**Your goal**.
Below this line are records; write out exactly the lines from the one containing "python3 ORI.py identification" through the one containing "### VM Operation Phase", with the pictures left out.

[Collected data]
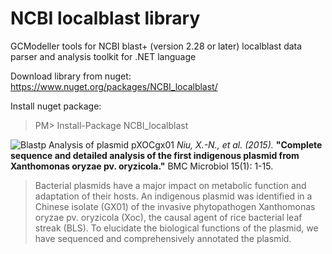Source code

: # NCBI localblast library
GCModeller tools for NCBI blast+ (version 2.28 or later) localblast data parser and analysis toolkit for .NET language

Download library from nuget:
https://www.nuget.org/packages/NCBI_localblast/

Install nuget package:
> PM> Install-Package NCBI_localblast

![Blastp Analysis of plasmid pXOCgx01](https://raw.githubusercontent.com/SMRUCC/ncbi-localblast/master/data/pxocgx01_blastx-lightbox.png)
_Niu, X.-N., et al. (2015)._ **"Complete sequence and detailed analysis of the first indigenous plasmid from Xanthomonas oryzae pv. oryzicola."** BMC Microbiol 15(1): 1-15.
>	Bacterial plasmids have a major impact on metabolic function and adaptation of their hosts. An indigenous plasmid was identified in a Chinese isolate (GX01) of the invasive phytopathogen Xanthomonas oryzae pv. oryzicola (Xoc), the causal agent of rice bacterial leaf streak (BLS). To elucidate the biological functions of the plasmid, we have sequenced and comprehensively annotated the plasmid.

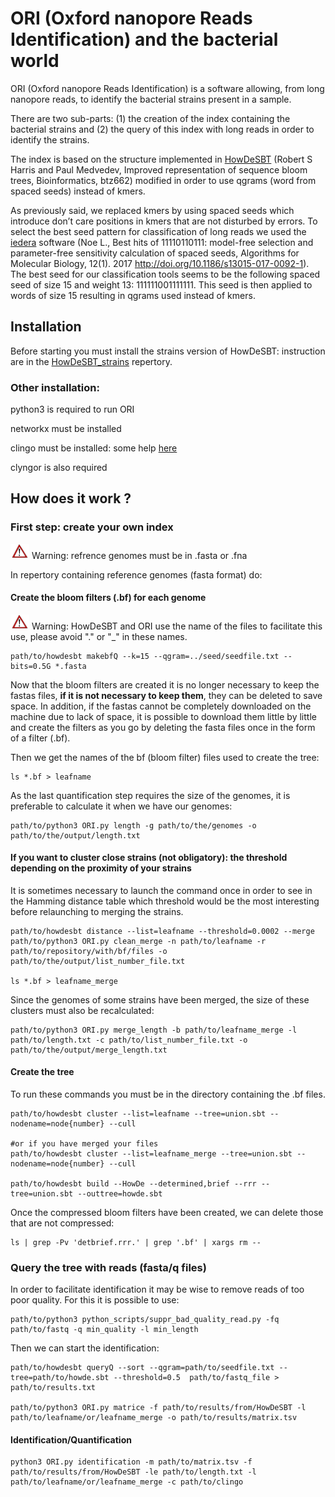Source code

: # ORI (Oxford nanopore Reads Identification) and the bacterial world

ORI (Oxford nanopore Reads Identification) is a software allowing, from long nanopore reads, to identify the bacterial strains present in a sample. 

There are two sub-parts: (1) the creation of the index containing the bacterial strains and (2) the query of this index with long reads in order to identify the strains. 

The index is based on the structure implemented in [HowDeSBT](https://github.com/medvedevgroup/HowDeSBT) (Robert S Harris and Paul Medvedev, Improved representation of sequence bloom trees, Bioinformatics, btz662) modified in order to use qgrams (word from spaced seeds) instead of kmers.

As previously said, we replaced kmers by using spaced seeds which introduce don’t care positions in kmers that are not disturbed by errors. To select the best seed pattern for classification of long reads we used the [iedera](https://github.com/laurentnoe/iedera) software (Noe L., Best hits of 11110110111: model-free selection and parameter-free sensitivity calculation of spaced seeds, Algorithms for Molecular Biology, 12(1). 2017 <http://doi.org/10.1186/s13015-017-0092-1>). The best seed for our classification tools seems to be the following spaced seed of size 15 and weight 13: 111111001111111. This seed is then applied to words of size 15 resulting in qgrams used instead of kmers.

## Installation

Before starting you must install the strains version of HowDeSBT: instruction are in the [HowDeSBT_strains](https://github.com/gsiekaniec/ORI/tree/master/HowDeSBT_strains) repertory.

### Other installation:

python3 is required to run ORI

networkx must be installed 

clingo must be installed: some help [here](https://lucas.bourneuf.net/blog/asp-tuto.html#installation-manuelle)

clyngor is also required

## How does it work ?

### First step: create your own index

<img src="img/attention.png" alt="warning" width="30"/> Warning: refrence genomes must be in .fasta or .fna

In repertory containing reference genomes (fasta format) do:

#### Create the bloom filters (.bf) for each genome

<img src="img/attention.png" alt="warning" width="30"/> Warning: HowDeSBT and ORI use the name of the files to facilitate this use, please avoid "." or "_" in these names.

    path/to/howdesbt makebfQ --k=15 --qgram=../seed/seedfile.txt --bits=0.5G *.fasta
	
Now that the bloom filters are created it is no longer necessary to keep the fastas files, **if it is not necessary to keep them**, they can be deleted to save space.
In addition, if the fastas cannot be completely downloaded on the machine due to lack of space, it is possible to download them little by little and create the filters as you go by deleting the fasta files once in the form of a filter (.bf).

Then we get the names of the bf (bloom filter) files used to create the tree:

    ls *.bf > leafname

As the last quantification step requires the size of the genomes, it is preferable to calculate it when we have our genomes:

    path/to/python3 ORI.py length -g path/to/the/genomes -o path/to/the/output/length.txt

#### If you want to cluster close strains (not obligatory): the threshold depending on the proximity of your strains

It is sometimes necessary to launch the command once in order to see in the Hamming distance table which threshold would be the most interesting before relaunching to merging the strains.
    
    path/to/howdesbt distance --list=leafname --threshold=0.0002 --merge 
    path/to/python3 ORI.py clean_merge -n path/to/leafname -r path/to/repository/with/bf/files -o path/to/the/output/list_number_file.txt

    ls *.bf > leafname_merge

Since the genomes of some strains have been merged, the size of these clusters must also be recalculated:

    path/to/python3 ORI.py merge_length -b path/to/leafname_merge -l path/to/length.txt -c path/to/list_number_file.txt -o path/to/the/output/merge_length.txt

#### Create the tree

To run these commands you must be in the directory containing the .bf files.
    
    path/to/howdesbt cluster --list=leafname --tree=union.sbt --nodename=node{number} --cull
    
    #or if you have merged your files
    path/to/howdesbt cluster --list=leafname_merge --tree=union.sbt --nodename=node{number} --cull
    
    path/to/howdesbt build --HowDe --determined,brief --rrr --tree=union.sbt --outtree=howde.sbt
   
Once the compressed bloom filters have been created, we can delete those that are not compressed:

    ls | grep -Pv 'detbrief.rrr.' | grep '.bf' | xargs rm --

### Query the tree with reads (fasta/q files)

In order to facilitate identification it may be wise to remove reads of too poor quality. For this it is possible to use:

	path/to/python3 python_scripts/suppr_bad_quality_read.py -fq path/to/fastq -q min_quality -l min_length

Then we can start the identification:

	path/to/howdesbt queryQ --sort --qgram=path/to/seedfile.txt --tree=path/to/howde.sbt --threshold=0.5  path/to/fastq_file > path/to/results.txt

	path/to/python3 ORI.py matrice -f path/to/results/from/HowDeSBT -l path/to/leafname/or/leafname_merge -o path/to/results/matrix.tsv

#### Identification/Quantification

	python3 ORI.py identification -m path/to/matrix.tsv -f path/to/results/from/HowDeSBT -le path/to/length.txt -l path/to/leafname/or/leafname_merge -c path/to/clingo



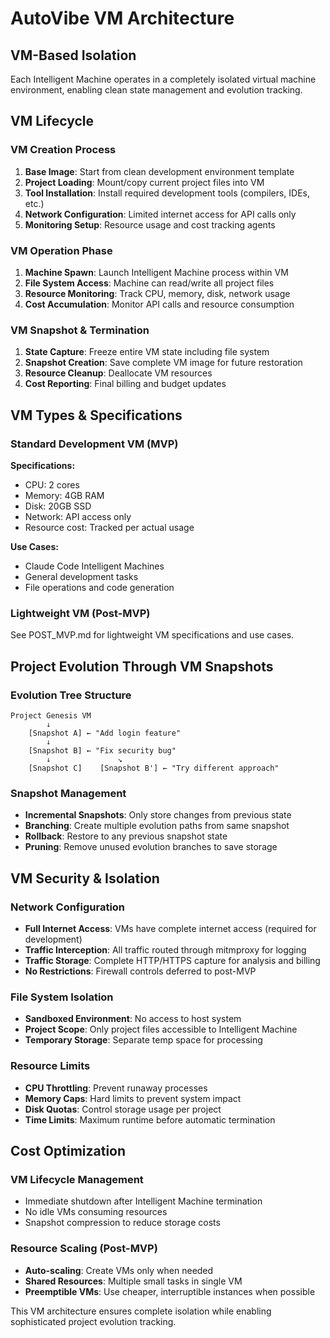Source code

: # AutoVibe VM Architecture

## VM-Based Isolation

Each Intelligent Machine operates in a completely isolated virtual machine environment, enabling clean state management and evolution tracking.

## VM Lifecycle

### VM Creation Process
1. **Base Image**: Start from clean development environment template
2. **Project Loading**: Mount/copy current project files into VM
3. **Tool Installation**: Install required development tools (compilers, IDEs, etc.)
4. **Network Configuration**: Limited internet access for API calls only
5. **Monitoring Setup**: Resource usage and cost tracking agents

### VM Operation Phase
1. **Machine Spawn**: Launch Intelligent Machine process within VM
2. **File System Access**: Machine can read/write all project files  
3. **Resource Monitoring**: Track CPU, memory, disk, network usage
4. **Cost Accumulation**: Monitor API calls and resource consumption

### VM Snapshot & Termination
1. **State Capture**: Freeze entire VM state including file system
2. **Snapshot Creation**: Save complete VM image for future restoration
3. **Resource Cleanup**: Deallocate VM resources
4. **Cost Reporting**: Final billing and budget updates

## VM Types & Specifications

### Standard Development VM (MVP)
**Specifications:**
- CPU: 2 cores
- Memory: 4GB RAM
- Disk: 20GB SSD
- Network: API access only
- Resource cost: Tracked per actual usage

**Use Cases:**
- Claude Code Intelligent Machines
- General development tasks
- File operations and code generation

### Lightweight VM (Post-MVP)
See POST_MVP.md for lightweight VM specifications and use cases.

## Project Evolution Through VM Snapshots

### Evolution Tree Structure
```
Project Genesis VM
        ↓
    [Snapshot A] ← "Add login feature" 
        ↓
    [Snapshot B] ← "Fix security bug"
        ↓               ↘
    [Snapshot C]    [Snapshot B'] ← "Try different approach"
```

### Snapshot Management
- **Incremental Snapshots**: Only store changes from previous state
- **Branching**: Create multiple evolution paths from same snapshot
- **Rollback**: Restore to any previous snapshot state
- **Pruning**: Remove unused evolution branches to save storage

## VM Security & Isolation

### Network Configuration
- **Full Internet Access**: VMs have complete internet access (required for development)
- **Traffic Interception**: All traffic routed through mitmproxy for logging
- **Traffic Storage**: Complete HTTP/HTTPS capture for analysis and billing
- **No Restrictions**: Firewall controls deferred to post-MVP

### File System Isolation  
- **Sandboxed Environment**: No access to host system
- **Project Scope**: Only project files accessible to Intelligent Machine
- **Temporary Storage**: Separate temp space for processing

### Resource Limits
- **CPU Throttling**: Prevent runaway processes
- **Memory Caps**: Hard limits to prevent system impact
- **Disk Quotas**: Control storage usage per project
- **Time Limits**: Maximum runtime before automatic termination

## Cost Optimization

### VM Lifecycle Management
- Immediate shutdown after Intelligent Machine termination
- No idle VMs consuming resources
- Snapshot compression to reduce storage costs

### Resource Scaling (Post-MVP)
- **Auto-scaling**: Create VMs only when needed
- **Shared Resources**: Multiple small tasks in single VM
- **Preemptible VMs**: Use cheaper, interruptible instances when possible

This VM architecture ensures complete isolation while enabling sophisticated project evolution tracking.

**Answer section**.
	python3 ORI.py identification -m path/to/matrix.tsv -f path/to/results/from/HowDeSBT -le path/to/length.txt -l path/to/leafname/or/leafname_merge -c path/to/clingo



Source code

: # AutoVibe VM Architecture

## VM-Based Isolation

Each Intelligent Machine operates in a completely isolated virtual machine environment, enabling clean state management and evolution tracking.

## VM Lifecycle

### VM Creation Process
1. **Base Image**: Start from clean development environment template
2. **Project Loading**: Mount/copy current project files into VM
3. **Tool Installation**: Install required development tools (compilers, IDEs, etc.)
4. **Network Configuration**: Limited internet access for API calls only
5. **Monitoring Setup**: Resource usage and cost tracking agents

### VM Operation Phase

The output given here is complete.